A Clare Estate resident, 59, complained that eThekwini Municipality never stuck to the schedule when it came to load shedding, but instead “just do their own thing”.
She said Monday’s outage was a huge blow to her as she worked from home as a consultant, and was unable to do any work without her computers functioning. “Every two hours the electricity would come back on for less than a minute, for 12 hours straight,” she said.
The outage was a huge blow to residents. Her back-up alarm systems, powered by batteries, were not working because the batteries had been unable to recharge due to the electricity supply being cut for so many hours.
“We bought takeaways, and although I have a gas stove and a lights supply, it does not mean I’m not frustrated or do not see what’s happening to my neighbours.
“The municipality needs to give us a reason why we had such a long outage; we need accountability.”
Municipal spokesperson Msawakhe Mayisela said: “100% power has been restored to Clare Estate. A team has been sent to investigate the power outage in Wyebank, as no complaints were lodged. The electricity unit has received high volumes of reported faults as a result of the inclement weather conditions and load shedding.”
Mayisela encouraged residents who were without electricity for an extended period of time to lodge a formal complaint to the electricity unit, which would allow the unit to track faults and respond quickly.

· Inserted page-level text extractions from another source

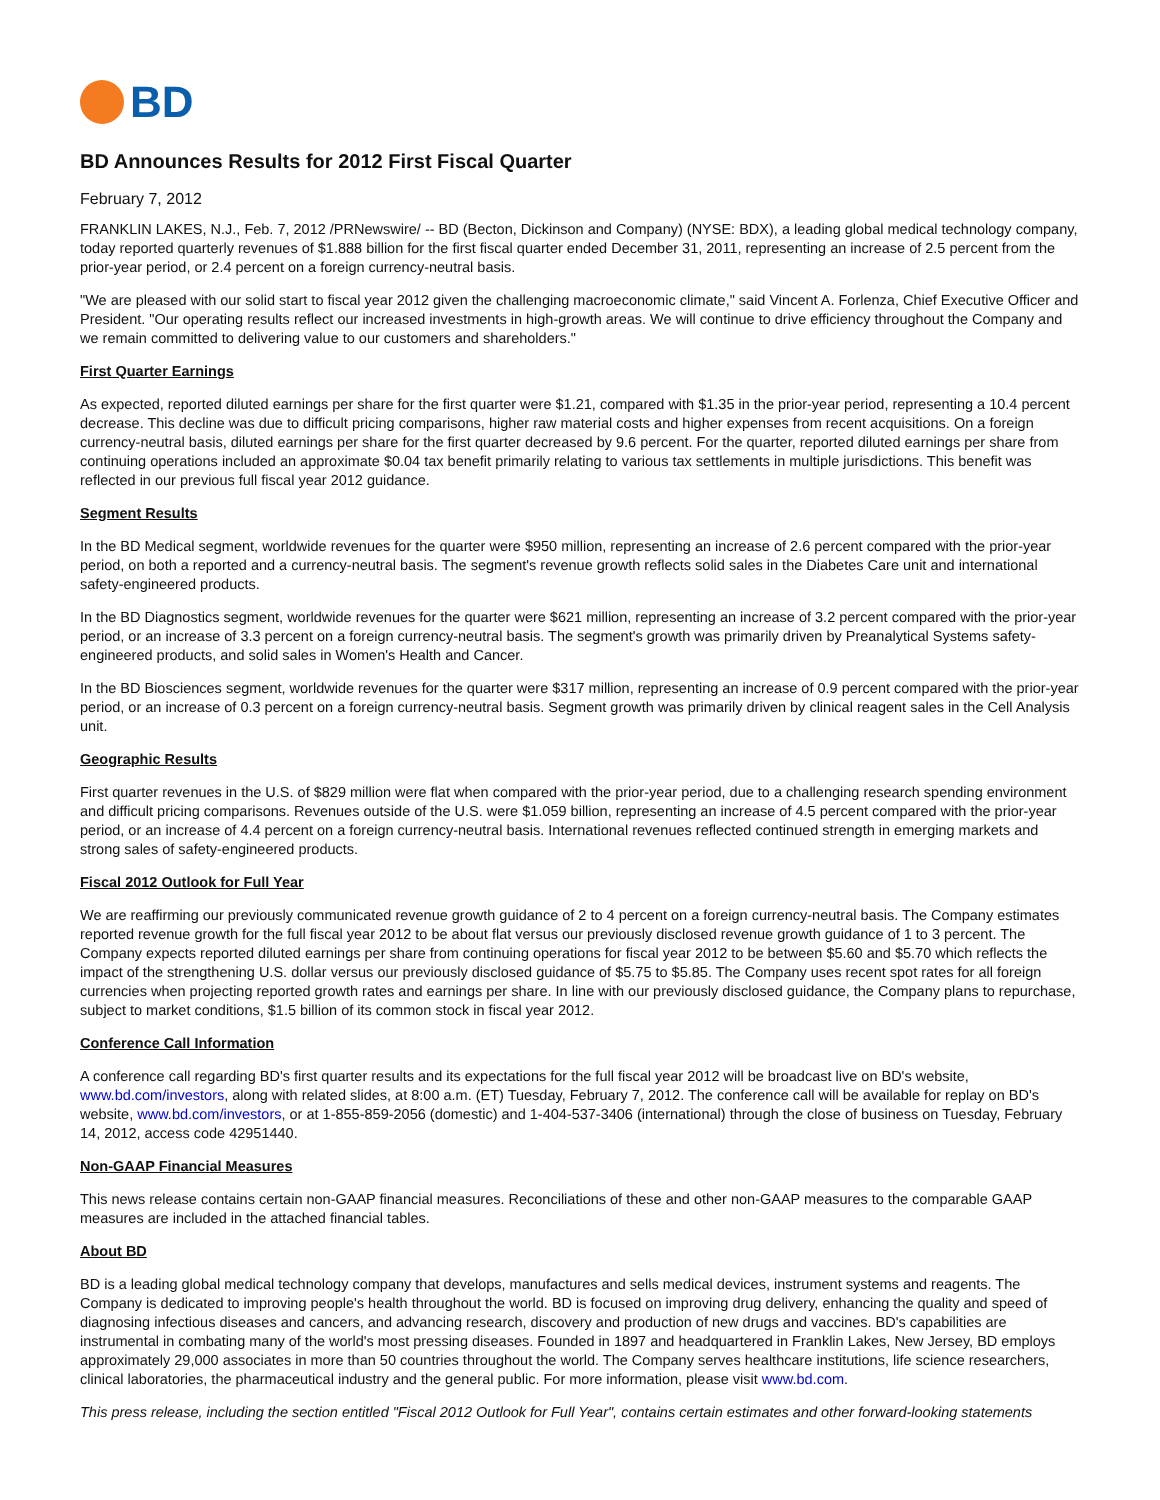BD
BD Announces Results for 2012 First Fiscal Quarter
February 7, 2012
FRANKLIN LAKES, N.J., Feb. 7, 2012 /PRNewswire/ -- BD (Becton, Dickinson and Company) (NYSE: BDX), a leading global medical technology company, today reported quarterly revenues of $1.888 billion for the first fiscal quarter ended December 31, 2011, representing an increase of 2.5 percent from the prior-year period, or 2.4 percent on a foreign currency-neutral basis.
"We are pleased with our solid start to fiscal year 2012 given the challenging macroeconomic climate," said Vincent A. Forlenza, Chief Executive Officer and President. "Our operating results reflect our increased investments in high-growth areas. We will continue to drive efficiency throughout the Company and we remain committed to delivering value to our customers and shareholders."
First Quarter Earnings
As expected, reported diluted earnings per share for the first quarter were $1.21, compared with $1.35 in the prior-year period, representing a 10.4 percent decrease. This decline was due to difficult pricing comparisons, higher raw material costs and higher expenses from recent acquisitions. On a foreign currency-neutral basis, diluted earnings per share for the first quarter decreased by 9.6 percent. For the quarter, reported diluted earnings per share from continuing operations included an approximate $0.04 tax benefit primarily relating to various tax settlements in multiple jurisdictions. This benefit was reflected in our previous full fiscal year 2012 guidance.
Segment Results
In the BD Medical segment, worldwide revenues for the quarter were $950 million, representing an increase of 2.6 percent compared with the prior-year period, on both a reported and a currency-neutral basis. The segment's revenue growth reflects solid sales in the Diabetes Care unit and international safety-engineered products.
In the BD Diagnostics segment, worldwide revenues for the quarter were $621 million, representing an increase of 3.2 percent compared with the prior-year period, or an increase of 3.3 percent on a foreign currency-neutral basis. The segment's growth was primarily driven by Preanalytical Systems safety-engineered products, and solid sales in Women's Health and Cancer.
In the BD Biosciences segment, worldwide revenues for the quarter were $317 million, representing an increase of 0.9 percent compared with the prior-year period, or an increase of 0.3 percent on a foreign currency-neutral basis. Segment growth was primarily driven by clinical reagent sales in the Cell Analysis unit.
Geographic Results
First quarter revenues in the U.S. of $829 million were flat when compared with the prior-year period, due to a challenging research spending environment and difficult pricing comparisons. Revenues outside of the U.S. were $1.059 billion, representing an increase of 4.5 percent compared with the prior-year period, or an increase of 4.4 percent on a foreign currency-neutral basis. International revenues reflected continued strength in emerging markets and strong sales of safety-engineered products.
Fiscal 2012 Outlook for Full Year
We are reaffirming our previously communicated revenue growth guidance of 2 to 4 percent on a foreign currency-neutral basis. The Company estimates reported revenue growth for the full fiscal year 2012 to be about flat versus our previously disclosed revenue growth guidance of 1 to 3 percent. The Company expects reported diluted earnings per share from continuing operations for fiscal year 2012 to be between $5.60 and $5.70 which reflects the impact of the strengthening U.S. dollar versus our previously disclosed guidance of $5.75 to $5.85. The Company uses recent spot rates for all foreign currencies when projecting reported growth rates and earnings per share. In line with our previously disclosed guidance, the Company plans to repurchase, subject to market conditions, $1.5 billion of its common stock in fiscal year 2012.
Conference Call Information
A conference call regarding BD's first quarter results and its expectations for the full fiscal year 2012 will be broadcast live on BD's website, www.bd.com/investors, along with related slides, at 8:00 a.m. (ET) Tuesday, February 7, 2012. The conference call will be available for replay on BD's website, www.bd.com/investors, or at 1-855-859-2056 (domestic) and 1-404-537-3406 (international) through the close of business on Tuesday, February 14, 2012, access code 42951440.
Non-GAAP Financial Measures
This news release contains certain non-GAAP financial measures. Reconciliations of these and other non-GAAP measures to the comparable GAAP measures are included in the attached financial tables.
About BD
BD is a leading global medical technology company that develops, manufactures and sells medical devices, instrument systems and reagents. The Company is dedicated to improving people's health throughout the world. BD is focused on improving drug delivery, enhancing the quality and speed of diagnosing infectious diseases and cancers, and advancing research, discovery and production of new drugs and vaccines. BD's capabilities are instrumental in combating many of the world's most pressing diseases. Founded in 1897 and headquartered in Franklin Lakes, New Jersey, BD employs approximately 29,000 associates in more than 50 countries throughout the world. The Company serves healthcare institutions, life science researchers, clinical laboratories, the pharmaceutical industry and the general public. For more information, please visit www.bd.com.
This press release, including the section entitled "Fiscal 2012 Outlook for Full Year", contains certain estimates and other forward-looking statements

Complaints could be lodged via the municipality’s WhatsApp number, 073 148 3477, or residents could call the electricity contact centre at 080 13 13 111.
Meanwhile, Ugu Municipality spokesperson France Zama said the municipality’s operations had been adversely affected by load shedding, which also affected many of its water-treatment plants.
“Our water-treatment plants require power to be able to pump water,” Zama said.
He said one of the municipality’s major treatment plants generally produced about 23 megalitres of water daily but during load shedding production dropped by more than four megalitres, which placed a huge strain on their water network. As a result, there was more demand than supply.
“At the municipality, we are also forced to implement water rationing, whereby supply to some areas is suspended so water can be apportioned to other areas, in order to try to preserve water in our network,” he said.
The municipality appealed to residents to use water sparingly.